The inclusion of the fixed-effect \(\alpha _i\), which takes five possible values, is the dimension over which we will use t-Digests. Value function iteration can be done seperately for each value of the fixed-effect, and the agent distribution can be calculated seperately for each value of the fixed effect. We then evaluate functions—specifically four functions: (i) the fraction of time worked (h), (ii) earnings (\(w h \kappa _j \alpha _i z e\)), (iii) assets (a), and (iv) the savings rate (\((a'-a)/(r a + wh\kappa _j \alpha _i z e)\))— seperately for each value of the fixed effect. We then calculate a t-Digest for each of these, merge the five t-Digests, and calculate quantiles of the merged t-Digest; we report the median and the 99th percentile. For the purposes of comparison we alternatively join the five agents distributions and function evaluations together and directly calculate the median and 99th percentile.Footnote 16 The results are shown in Table 2.

Table 2 Accuracy of t-Digests for life-cycle model

We view the t-Digests as accurate, although the reader can of course draw their own conclusion. Our main purpose in introducing t-Digests is to allow us to find the quantiles of larger models for which the exact calculation is not possible.Footnote 17 This example, for which we can perform the exact calculation, reassures us that using t-Digests does provide accurate results. Would the t-Digests remain accurate for larger models? If we consider the earnings in the model used here, it takes a potential 722,925 different values and attached to each would be a different weight.Footnote 18 In a larger model we might expect \(10^6\) or \(10^7\) values and associated weights. Note that the larger model with \(10^7\) values and weights actually then looks a lot like our trivial exercise in Sect. 4 and so the t-Digests would be expected to perform with a similar accuracy as was documented there.

The point of t-Digests is to enable us to use the GPU instead of the CPU. How does this impact runtimes? Using the CPU to compute the quantiles takes 526 s, compared to 3.21 s on the GPU even though the later includes the additional steps involved in computing the t-Digests; using the GPU without t-Digests and just directly computing quantiles takes 3.18 s but this would have issues around GPU memory bottlenecks in larger models.Footnote 19

6 Conclusion

t-Digests provide a powerful technique for summarizing distributional information. The loss in accuracy is negligible for most purposes and the ability to parallelize/subdivide makes t-Digests easy to use and powerful. t-Digests have been implemented in VFI Toolkit as the default method for calculating distributional statistics when using ’permanent types’ of agents.

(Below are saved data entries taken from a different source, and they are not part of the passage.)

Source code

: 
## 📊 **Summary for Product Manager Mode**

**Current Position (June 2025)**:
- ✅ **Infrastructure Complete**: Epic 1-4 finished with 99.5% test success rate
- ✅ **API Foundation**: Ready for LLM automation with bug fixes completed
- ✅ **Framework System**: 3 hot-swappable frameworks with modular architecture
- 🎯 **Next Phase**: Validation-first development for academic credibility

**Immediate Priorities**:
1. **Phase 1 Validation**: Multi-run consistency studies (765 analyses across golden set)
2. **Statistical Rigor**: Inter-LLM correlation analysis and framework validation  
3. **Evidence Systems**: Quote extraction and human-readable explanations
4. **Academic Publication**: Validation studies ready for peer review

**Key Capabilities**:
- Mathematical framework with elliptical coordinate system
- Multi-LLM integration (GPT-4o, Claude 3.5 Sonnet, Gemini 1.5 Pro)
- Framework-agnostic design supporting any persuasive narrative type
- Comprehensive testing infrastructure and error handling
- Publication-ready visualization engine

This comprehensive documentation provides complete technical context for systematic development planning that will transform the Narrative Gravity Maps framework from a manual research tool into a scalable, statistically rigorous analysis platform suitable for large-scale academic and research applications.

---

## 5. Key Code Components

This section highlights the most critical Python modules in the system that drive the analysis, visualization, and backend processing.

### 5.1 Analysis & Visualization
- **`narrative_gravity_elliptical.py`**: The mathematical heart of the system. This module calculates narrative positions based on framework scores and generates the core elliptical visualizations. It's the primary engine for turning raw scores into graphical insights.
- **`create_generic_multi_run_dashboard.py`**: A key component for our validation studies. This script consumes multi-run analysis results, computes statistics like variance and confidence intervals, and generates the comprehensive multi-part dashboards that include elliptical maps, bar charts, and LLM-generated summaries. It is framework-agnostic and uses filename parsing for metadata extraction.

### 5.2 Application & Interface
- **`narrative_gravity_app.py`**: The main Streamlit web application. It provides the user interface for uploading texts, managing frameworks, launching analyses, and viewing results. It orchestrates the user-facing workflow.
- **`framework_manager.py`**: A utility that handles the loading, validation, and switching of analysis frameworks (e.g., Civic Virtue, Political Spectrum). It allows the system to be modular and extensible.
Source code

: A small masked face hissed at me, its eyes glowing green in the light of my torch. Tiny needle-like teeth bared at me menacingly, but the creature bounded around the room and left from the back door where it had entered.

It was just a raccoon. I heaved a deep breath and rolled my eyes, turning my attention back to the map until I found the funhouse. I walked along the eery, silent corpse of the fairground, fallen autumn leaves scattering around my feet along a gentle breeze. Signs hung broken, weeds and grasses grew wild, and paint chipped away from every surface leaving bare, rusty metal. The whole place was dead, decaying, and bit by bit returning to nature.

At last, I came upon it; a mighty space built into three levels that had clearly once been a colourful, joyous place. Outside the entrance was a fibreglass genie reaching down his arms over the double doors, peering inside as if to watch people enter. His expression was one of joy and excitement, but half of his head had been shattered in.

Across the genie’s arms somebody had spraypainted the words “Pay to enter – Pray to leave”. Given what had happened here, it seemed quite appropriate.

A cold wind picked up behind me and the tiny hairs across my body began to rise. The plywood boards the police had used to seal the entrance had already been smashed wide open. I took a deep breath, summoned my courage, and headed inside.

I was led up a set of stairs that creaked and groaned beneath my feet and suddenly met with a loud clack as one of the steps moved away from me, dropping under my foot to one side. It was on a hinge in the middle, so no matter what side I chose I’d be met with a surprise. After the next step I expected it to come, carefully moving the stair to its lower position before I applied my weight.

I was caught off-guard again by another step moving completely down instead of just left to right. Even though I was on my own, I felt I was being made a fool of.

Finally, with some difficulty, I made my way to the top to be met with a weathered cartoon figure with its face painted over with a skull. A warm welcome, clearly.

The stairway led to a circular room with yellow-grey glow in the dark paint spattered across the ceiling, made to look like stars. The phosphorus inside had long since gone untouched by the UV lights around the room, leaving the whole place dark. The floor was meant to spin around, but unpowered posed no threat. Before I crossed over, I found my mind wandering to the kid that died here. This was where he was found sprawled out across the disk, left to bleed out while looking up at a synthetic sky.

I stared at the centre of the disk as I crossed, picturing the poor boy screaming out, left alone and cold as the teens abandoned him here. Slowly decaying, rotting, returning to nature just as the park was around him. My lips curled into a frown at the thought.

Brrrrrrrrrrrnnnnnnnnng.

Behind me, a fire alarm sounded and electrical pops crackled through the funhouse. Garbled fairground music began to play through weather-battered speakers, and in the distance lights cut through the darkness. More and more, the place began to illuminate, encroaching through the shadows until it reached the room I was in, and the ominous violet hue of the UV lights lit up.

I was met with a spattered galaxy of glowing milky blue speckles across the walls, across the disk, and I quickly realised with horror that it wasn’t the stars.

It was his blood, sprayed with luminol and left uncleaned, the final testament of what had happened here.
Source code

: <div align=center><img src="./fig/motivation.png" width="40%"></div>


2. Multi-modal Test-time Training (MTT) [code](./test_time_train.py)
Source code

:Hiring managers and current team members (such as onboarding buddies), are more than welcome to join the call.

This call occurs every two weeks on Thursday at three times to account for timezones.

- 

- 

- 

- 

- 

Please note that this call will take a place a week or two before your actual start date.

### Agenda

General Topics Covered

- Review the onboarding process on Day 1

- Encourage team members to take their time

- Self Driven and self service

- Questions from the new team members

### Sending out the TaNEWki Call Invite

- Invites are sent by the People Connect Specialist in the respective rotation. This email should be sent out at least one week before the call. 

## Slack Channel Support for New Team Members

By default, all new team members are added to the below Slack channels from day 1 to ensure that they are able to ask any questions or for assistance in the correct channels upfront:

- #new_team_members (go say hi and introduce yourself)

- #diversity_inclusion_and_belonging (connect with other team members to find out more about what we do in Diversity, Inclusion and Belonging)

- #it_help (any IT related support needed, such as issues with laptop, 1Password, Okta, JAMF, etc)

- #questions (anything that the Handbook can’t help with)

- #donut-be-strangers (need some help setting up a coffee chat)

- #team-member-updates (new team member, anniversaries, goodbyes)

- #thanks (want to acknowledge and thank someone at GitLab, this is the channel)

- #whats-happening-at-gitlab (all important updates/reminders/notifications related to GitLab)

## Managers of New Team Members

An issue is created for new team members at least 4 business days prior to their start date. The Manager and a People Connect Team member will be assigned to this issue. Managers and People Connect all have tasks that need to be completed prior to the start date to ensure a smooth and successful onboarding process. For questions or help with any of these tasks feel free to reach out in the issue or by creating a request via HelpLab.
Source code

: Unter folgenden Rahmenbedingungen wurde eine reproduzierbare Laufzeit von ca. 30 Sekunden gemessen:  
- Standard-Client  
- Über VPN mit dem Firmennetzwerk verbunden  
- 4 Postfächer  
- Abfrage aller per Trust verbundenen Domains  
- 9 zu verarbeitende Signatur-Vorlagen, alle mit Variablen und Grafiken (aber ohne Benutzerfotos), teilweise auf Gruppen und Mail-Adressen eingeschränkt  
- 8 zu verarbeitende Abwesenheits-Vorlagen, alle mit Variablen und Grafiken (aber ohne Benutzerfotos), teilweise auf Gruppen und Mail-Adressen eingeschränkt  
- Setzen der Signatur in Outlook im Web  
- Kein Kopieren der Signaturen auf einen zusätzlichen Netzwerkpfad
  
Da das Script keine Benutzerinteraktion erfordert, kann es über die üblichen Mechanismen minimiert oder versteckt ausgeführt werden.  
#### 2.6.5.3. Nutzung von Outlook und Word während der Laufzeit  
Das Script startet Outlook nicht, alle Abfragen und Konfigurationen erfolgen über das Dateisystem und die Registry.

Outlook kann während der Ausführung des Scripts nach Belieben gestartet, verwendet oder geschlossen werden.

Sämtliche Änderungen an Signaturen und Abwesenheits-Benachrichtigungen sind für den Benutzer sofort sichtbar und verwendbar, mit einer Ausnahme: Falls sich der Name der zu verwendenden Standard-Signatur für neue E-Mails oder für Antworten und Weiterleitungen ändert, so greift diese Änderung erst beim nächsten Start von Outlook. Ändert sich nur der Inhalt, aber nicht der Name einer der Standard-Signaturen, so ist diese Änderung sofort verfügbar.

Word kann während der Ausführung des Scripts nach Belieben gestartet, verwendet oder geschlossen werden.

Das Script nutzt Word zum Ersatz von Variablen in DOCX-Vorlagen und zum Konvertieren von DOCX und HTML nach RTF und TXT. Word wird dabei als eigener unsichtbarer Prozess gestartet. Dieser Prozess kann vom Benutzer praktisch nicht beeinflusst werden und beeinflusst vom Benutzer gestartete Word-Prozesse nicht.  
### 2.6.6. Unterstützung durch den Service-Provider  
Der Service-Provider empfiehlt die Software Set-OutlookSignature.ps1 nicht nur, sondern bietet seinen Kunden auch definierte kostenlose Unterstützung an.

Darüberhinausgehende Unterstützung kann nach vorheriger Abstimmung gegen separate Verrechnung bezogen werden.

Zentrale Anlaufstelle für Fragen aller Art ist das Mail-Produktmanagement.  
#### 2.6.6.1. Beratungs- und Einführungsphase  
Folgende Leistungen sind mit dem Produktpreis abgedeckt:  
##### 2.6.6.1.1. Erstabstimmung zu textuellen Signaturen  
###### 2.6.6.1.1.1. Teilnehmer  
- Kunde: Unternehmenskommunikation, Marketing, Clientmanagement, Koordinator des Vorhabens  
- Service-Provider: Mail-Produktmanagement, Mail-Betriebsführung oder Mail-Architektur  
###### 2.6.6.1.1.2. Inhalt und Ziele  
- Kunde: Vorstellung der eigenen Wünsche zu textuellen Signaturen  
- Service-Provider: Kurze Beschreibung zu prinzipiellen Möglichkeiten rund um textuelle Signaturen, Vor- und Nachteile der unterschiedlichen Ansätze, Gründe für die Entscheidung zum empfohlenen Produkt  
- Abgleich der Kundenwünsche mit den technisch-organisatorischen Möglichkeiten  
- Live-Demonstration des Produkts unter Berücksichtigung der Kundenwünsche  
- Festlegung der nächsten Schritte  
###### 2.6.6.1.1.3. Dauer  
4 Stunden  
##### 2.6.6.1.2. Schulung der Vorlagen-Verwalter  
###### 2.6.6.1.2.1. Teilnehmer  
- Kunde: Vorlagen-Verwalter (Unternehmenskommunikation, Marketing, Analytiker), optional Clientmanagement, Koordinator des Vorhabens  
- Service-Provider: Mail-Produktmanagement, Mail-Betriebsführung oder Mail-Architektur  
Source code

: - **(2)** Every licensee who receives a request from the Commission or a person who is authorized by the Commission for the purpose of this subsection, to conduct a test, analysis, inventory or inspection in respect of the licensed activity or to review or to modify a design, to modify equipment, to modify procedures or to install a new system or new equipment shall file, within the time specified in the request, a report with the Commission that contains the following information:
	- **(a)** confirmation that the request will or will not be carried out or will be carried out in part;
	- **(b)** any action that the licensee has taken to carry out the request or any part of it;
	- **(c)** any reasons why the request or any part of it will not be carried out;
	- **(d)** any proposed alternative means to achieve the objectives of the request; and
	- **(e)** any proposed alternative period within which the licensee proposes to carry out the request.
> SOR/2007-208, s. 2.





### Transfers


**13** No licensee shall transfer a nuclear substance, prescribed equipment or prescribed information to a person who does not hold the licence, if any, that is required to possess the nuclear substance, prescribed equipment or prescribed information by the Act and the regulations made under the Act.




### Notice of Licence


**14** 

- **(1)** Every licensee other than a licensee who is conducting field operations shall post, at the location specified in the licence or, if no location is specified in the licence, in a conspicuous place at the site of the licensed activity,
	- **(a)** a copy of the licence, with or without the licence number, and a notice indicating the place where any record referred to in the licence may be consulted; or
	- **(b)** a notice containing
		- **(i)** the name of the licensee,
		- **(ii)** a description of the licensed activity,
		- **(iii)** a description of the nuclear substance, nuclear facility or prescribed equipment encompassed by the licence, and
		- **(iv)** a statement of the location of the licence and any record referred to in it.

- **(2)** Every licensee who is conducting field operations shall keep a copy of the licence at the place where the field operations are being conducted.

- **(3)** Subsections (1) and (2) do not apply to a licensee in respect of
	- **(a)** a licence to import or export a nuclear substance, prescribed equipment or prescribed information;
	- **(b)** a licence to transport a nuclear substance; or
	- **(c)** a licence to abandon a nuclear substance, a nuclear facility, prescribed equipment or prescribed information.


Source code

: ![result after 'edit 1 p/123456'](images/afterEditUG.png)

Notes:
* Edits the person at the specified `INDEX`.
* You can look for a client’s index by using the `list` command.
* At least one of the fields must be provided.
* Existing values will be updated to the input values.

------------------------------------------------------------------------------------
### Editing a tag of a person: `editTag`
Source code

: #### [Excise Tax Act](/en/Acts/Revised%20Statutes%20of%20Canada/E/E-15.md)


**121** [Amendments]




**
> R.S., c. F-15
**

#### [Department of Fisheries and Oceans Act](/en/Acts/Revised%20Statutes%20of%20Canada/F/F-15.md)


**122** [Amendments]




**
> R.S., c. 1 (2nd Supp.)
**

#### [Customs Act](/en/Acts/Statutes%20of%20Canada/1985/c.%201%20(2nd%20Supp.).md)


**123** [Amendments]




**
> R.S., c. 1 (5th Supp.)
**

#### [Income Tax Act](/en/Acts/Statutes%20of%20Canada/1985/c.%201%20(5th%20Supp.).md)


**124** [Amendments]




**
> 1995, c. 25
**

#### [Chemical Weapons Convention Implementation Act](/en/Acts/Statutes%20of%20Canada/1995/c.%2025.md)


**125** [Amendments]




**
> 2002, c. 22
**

This enables handling substantially larger agent distributions. VFI Toolkit thus takes advantage of both the much larger memory of the CPU (to store the full agent distribution) and the faster speed of function evaluation on a grid using the GPU, as the later can then simply be summarized as a t-Digest. VFI Toolkit uses t-Digests when the full agent distribution will fit in CPU memory but will not fit in GPU memory. t-Digests might also be useful in distributed computation of heterogeneous agent models, e.g. solving each permanent type on a seperate node, as they can reduce the overhead of what needs to be returned (i.e., just the t-Digests).

We hope that others may find t-Digests useful for heterogeneous agent models, especially to study the distributional properties of functions evaluated on the agent distribution. The methods are well developed and understood by the computational literature and their use in Economics is simple to implement.